I was supposed to go to medical school. I was studying for the MCAT but my bipolar disorder was raging. My moods were up and down, and I couldn't concentrate well. I was struggling with the physics section and had a hard time sitting for an all day test. I was going to go to medical school because it was what other people thought I should do. My heart wasn't in it. So I stopped the process and didn't apply to medical school.
That was about 6 years ago. Now, I find myself wondering if I should have. My moods are doing way better. I'm passionately interested in medicine. I love helping my mother-in-law with her diabetes and blood pressure. I love learning about medicine. I love self-medicating myself. I love going to the doctor with her.
I know it's never too late. However, I also know that I can't do the things that applying to medical school and going to medical school requires.
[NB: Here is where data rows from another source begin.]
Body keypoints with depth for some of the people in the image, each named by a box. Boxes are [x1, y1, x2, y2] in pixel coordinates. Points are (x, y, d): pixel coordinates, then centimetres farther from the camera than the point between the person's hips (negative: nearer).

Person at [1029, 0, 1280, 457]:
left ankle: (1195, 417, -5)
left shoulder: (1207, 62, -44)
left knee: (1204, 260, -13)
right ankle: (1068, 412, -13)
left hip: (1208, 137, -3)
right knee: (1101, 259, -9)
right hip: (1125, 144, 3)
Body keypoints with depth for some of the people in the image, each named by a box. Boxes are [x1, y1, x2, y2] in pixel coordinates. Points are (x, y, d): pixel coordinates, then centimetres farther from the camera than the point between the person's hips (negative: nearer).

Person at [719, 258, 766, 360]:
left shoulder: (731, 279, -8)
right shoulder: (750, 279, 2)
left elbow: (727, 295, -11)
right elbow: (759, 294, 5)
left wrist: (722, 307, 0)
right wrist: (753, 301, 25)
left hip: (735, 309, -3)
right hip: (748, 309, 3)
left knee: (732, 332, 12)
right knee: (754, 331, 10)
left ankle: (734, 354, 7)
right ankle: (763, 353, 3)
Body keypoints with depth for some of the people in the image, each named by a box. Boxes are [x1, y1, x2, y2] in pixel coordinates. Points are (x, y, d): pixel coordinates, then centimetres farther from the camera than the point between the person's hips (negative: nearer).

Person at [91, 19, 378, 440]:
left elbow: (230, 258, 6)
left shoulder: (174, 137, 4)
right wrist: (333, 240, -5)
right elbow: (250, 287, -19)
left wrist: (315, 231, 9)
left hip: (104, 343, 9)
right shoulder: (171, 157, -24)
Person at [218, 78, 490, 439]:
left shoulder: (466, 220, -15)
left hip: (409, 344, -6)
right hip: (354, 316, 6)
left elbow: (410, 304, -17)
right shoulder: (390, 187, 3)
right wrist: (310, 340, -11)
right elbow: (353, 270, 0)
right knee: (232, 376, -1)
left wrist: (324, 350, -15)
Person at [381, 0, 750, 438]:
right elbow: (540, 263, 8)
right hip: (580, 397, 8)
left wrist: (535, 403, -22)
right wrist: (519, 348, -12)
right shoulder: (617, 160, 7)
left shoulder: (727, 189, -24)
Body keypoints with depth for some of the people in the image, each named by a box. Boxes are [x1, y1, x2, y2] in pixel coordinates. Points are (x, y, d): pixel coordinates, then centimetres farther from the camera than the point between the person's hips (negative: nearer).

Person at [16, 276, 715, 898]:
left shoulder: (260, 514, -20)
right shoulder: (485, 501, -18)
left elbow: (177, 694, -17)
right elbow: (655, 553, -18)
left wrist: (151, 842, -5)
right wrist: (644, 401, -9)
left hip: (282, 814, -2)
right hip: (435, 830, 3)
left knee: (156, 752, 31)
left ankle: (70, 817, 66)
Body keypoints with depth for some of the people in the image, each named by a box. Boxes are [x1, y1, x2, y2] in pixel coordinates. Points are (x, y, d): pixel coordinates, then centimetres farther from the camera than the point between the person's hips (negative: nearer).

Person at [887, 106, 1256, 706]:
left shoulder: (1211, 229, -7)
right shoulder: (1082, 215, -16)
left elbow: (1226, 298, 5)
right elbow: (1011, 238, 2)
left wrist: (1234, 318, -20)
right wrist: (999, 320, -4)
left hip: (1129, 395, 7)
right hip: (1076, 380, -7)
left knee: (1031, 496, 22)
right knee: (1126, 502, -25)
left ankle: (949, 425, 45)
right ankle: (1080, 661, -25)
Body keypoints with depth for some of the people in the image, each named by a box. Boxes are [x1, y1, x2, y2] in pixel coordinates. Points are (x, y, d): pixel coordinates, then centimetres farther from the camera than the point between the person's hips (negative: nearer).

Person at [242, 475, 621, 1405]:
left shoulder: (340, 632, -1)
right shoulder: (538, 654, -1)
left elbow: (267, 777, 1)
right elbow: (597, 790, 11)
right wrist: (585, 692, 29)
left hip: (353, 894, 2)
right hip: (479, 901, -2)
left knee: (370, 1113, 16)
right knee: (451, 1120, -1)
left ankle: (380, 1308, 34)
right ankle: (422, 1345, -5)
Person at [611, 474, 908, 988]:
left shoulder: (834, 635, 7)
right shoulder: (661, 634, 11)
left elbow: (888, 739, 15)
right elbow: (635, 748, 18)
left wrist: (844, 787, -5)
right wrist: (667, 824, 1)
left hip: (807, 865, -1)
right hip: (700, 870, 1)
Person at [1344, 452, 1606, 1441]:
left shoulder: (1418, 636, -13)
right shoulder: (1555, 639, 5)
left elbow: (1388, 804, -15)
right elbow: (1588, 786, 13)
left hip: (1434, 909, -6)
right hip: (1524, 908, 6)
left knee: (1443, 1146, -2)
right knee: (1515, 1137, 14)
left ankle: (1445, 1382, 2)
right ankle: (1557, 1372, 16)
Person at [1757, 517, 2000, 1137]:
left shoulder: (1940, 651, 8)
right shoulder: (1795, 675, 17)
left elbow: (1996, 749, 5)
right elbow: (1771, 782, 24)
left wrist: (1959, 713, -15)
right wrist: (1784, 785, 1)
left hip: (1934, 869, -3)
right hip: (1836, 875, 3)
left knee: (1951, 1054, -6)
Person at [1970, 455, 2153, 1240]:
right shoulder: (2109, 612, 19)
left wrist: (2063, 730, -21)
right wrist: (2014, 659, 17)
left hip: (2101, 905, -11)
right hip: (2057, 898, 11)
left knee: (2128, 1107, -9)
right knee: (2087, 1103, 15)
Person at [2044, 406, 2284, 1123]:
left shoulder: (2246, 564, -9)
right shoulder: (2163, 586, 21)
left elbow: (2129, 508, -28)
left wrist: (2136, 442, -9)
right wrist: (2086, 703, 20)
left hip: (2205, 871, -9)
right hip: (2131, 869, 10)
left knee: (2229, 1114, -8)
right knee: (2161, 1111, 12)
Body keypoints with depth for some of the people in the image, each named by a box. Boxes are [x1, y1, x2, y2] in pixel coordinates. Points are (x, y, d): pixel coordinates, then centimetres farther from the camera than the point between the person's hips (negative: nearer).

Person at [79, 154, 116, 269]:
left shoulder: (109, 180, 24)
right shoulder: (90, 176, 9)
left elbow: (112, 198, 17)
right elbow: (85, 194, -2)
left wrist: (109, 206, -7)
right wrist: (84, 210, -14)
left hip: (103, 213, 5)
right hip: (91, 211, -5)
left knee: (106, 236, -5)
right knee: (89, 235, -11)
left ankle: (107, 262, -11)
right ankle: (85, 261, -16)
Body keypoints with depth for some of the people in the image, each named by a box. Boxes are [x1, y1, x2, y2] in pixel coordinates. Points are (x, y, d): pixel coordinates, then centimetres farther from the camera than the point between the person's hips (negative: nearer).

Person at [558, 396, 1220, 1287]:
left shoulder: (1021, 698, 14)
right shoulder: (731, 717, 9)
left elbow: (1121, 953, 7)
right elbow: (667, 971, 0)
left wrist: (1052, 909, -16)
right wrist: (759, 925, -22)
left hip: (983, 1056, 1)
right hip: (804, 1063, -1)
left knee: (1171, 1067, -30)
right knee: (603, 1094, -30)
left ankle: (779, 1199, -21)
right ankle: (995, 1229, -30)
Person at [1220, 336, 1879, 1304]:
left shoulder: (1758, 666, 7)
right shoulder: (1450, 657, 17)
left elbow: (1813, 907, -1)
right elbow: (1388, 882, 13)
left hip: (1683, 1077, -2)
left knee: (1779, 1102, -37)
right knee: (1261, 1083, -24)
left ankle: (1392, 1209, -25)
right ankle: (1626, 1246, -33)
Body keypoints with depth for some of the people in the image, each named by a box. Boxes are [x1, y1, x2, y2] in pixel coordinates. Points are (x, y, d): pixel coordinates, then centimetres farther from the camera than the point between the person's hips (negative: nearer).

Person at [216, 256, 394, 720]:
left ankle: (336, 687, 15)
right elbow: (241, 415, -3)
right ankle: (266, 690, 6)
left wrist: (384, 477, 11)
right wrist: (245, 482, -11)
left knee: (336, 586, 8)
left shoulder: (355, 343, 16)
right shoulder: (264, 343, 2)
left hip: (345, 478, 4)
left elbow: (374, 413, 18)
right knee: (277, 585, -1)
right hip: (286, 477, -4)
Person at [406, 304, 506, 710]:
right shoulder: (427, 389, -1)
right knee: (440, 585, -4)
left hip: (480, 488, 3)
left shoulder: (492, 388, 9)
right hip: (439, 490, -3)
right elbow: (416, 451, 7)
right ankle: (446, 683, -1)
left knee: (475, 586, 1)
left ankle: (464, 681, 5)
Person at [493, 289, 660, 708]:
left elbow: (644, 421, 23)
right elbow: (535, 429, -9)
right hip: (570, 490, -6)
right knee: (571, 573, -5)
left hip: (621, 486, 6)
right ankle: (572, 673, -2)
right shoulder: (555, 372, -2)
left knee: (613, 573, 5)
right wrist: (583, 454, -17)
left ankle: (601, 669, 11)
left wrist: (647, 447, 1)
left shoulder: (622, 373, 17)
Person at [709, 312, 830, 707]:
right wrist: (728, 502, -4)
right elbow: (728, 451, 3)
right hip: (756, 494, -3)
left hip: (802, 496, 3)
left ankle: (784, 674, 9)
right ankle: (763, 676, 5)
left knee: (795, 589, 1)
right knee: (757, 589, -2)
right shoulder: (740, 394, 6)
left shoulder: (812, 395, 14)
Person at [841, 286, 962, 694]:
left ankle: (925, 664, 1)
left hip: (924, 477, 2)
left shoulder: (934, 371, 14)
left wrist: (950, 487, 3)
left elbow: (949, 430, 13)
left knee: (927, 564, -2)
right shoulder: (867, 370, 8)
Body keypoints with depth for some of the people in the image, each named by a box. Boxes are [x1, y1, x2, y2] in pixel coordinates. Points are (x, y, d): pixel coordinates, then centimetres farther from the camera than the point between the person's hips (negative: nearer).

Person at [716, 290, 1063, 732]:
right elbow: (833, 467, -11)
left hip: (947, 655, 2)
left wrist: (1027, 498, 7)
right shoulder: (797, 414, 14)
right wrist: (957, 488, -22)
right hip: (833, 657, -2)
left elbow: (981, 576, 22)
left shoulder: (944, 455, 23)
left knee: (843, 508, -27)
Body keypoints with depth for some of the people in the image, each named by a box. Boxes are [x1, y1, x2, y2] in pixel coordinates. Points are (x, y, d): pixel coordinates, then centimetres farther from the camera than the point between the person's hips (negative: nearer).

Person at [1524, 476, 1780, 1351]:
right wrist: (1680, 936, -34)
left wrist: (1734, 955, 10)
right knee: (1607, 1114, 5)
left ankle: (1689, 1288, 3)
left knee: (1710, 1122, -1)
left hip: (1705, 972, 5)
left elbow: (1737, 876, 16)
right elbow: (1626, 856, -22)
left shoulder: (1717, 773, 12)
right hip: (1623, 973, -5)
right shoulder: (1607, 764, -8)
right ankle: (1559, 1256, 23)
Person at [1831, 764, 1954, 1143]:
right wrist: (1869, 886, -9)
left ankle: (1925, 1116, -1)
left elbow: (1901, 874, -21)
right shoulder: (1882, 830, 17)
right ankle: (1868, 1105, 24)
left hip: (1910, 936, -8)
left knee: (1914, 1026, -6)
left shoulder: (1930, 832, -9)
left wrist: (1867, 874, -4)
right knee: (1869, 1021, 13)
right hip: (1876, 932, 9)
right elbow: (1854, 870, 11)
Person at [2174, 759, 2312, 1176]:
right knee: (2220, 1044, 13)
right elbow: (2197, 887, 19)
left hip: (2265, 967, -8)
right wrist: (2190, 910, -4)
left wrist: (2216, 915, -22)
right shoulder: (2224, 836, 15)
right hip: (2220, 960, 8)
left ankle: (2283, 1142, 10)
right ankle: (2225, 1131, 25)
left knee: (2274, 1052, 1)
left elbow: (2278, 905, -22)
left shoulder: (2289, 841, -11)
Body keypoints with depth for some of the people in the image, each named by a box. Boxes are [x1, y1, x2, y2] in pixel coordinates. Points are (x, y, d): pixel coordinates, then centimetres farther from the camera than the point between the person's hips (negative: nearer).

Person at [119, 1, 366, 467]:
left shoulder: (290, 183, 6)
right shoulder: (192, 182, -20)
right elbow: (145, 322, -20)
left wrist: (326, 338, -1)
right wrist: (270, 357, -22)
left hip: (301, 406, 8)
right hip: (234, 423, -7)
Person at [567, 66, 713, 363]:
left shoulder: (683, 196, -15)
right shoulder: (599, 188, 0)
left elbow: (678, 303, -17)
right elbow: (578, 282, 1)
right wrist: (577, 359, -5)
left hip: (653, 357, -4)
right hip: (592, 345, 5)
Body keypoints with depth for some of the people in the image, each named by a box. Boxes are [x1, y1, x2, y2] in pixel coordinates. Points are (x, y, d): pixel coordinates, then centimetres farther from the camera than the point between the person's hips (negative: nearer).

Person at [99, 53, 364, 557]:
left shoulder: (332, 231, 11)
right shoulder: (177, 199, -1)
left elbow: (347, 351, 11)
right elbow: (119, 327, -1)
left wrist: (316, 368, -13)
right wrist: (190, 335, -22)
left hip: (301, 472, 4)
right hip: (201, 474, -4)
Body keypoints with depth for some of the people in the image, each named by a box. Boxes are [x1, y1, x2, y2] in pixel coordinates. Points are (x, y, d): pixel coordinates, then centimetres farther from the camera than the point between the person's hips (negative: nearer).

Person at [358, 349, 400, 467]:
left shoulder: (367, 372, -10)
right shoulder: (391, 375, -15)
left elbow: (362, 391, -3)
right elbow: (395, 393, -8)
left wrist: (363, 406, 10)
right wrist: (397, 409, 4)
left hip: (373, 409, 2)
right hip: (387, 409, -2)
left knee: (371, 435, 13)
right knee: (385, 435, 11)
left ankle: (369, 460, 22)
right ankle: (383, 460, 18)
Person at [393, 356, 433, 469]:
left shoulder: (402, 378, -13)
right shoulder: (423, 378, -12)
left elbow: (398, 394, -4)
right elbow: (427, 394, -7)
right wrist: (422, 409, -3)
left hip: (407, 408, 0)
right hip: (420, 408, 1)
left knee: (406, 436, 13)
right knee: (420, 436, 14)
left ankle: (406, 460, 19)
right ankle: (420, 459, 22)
When you apply to medical school, you have to apply to several, and then move to the city of the medical school you get into. And then for residency, you get matched to a specific teaching hospital, and you have to move again to that new city. And then there are the long hours of residency.
Unfortunately, having to move would make my bipolar disorder go crazy. It's a big trigger for me. Also, just a day or two of a messed up sleep schedule can make me manic or put me in tears. I'm not mentally rugged enough for medical school or residency. And then there are the high student loan bills, and the uncertainty of the future of medicine in the United States, thanks to Obamacare and regulation.
So no medical school for me. I didn't even mention the cost of flying around for the medical school interviews. Did I tell you that money problems also make me stress, which also makes my bipolar disorder worsen?
So if I am going to do something in medicine, it is going to be something else. That's OK. There must be a reason for this bipolar craziness. My weakness might turn into my strength. I'm meant to do something else. Maybe it's to be there for my Mother-in-law, for now. And then something else.
By the way: I always find myself thinking about career changes when I'm on the manic side. I get all worked up. I have to remember to wait before making any decisions and see what I think about it all in a month or two.